- [WORK REQUIRED]: Pull out every line in the items below that contains the word "program".

(Collected data)

###

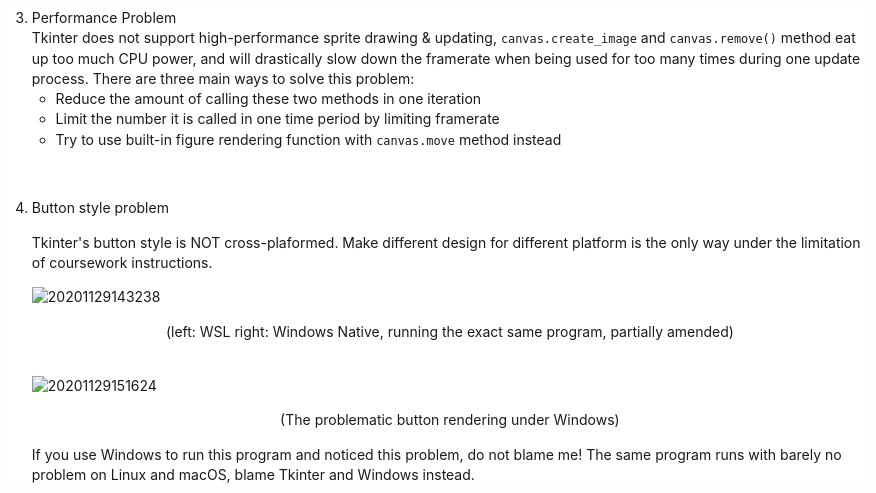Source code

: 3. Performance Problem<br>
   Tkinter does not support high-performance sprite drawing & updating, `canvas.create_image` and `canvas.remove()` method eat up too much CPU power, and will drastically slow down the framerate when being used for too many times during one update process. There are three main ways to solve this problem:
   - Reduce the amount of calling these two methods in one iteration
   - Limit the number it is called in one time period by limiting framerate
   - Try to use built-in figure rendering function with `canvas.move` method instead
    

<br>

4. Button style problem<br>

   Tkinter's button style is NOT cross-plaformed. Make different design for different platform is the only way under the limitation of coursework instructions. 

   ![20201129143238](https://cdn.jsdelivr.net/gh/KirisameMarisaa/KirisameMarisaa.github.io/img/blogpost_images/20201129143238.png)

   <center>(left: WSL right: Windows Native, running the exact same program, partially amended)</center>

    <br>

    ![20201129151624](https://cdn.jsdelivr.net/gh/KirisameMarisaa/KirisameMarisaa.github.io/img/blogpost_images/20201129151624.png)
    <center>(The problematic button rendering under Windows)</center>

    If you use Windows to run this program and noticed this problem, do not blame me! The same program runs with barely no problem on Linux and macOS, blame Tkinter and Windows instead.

###

- [ANSWER TO THIS PROBLEM]:
   <center>(left: WSL right: Windows Native, running the exact same program, partially amended)</center>
    If you use Windows to run this program and noticed this problem, do not blame me! The same program runs with barely no problem on Linux and macOS, blame Tkinter and Windows instead.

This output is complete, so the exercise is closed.